A Front-Row Seat to African Faith
We also learn the very different boundaries that divide denominations in African contexts. Decades ago, scholars coined the term "African Independent Church" to characterize new prophetic groups grounded in local traditions. Today, though, Methodists, Presbyterians, and Catholics are all completely independent, and their worship and church music proclaim them unquestionably African. If viewers should take away one point from the series, says Ault, it is that "Christianity's explosive growth in Africa depends upon the powerful and inexorable process of believers' rooting their faith more authentically in their own cultures."
Let me stress a point about music, one that Ault brings out expertly. I wonder whether any era of church history—even the Protestant Reformation, with its profusion of hymns and psalm settings—has been so immersed in music and song as contemporary Africa. Groups both formal and informal break into hymns and spiritual songs with little prompting. Believers' daily lives are saturated with songs of God and faith.
Across the denominational frontiers, too, we see consistent fascination with ministries of deliverance and spiritual warfare, whether "mainline" or Pentecostal. Repeatedly, believers turn to their churches for help with problems that we might frame in social or family, rather than explicitly spiritual, terms—unemployment, substance abuse, and family stresses. While churches supply the material help they can—often with startling generosity—at least part of their response involves spiritual relief, with deliverance and exorcism. Believers understand curses to be routine and frequent obstacles to health and harmony.
Exorcism episodes appear so regularly in the films that we begin to take them for granted. For many American viewers, the shock is not seeing an exorcism in its own right, but realizing that the participants are pleasant, smart, and quite ordinary church members whose company we had been enjoying just minutes before. And they're … Presbyterians? As Ault says, starkly, "You can't be a minister and not heal."
Beyond Politics and Prosperity
Ault makes no claim to be offering a comprehensive account of Christianity in the specific countries he visits, and certainly not in Africa as a whole.
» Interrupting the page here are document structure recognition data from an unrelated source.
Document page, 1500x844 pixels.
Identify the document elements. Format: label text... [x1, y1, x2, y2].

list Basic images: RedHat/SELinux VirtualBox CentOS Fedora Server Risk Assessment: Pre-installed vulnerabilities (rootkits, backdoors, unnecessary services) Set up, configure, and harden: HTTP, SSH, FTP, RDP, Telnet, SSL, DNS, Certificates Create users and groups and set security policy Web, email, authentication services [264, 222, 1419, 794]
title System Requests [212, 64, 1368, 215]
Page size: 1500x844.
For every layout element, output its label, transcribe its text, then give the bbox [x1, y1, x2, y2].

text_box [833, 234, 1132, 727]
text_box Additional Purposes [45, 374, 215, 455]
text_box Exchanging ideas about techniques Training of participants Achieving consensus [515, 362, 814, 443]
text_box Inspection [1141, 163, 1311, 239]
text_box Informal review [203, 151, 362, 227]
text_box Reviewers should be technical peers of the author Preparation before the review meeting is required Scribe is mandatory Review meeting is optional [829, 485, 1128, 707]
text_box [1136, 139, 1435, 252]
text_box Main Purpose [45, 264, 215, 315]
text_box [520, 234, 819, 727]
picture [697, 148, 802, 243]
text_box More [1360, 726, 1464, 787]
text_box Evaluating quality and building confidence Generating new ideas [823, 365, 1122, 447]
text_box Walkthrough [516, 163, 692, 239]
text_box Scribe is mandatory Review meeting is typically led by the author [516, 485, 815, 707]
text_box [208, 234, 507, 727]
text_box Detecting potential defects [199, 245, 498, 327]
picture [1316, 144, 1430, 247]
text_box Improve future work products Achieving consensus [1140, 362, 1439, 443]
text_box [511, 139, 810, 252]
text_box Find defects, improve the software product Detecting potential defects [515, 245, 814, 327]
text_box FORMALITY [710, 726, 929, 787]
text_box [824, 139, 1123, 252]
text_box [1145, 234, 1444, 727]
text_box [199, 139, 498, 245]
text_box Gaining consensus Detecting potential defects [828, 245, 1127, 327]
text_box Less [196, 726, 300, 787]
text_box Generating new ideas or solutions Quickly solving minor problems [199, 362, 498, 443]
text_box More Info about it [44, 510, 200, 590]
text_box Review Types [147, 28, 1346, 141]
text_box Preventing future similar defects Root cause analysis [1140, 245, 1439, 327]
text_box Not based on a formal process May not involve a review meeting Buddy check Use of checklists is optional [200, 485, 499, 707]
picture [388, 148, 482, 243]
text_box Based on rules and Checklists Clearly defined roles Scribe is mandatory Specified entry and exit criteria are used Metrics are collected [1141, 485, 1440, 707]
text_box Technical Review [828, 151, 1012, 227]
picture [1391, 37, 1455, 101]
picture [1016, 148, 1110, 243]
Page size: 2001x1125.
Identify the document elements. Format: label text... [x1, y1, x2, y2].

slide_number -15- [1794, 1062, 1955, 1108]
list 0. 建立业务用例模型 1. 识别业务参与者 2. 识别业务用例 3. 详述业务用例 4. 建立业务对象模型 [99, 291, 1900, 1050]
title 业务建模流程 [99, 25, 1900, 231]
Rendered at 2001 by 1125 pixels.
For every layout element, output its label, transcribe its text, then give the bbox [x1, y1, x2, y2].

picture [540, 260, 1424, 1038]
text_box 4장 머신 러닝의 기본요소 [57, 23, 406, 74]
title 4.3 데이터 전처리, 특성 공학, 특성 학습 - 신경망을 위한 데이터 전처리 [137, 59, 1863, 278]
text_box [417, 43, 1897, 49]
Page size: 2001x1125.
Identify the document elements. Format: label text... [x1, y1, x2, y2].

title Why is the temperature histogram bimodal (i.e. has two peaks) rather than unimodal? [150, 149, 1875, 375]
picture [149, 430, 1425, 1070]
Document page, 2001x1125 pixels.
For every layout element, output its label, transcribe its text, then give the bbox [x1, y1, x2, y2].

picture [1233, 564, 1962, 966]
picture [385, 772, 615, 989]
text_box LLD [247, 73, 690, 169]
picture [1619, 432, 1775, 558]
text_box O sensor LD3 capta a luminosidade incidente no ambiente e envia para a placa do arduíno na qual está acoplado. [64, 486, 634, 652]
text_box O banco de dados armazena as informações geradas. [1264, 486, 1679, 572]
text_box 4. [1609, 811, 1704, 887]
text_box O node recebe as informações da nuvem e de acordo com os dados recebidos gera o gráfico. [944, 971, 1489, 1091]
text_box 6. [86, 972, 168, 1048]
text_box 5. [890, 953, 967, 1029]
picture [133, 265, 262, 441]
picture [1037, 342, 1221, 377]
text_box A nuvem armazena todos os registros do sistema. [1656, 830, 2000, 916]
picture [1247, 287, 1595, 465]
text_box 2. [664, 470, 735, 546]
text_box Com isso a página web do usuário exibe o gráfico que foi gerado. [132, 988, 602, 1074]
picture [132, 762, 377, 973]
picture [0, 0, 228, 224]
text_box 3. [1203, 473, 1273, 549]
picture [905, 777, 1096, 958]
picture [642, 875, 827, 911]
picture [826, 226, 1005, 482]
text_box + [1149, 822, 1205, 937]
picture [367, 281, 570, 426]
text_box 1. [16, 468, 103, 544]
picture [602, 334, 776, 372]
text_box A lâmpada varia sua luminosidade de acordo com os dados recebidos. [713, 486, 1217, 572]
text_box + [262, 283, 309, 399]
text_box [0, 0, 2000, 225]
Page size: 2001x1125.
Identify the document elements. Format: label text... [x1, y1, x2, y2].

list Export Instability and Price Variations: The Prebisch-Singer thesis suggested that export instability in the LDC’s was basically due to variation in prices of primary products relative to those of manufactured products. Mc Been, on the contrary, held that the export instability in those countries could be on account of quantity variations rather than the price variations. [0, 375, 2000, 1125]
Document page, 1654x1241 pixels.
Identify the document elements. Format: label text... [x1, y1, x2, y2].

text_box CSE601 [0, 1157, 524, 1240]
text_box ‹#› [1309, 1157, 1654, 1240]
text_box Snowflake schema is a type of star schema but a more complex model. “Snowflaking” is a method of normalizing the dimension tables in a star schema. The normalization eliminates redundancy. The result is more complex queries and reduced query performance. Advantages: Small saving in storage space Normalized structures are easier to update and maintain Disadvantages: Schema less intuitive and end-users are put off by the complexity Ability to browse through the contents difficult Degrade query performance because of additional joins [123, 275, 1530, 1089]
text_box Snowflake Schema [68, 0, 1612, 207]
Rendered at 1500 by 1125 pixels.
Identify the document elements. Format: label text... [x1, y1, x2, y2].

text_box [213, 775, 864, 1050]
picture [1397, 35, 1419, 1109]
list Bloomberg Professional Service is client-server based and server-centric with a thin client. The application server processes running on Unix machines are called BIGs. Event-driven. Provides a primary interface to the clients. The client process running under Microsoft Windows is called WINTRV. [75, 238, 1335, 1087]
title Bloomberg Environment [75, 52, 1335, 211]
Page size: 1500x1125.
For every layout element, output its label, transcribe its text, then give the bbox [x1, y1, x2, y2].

He does not address some topics in church life that concern many American Christians, such as attitudes toward homosexuality. Nor does he touch on relations with Islam, a matter of lively concern to Ghanaian Christians.
I asked Ault about a couple of issues that the films treat lightly. One involves politics in Zimbabwe, which for 30 years has been in the hands of a ruthless despotism that has devastated civil society and extinguished any semblance of a functioning economy.
Obviously, Ault did not want his subjects discussing political topics that could get them into trouble with the regime's thugs. But he also reminded me that in the context of the revolutionary growth of Christianity in black Africa, our justified worries about political repression can easily become "the tail that wagged the dog." Certainly even well-informed Westerners who turn to mainstream media to learn about Zimbabwe are likely to know far more about the Mugabe regime than about the extraordinary growth of the church that has occurred through it all.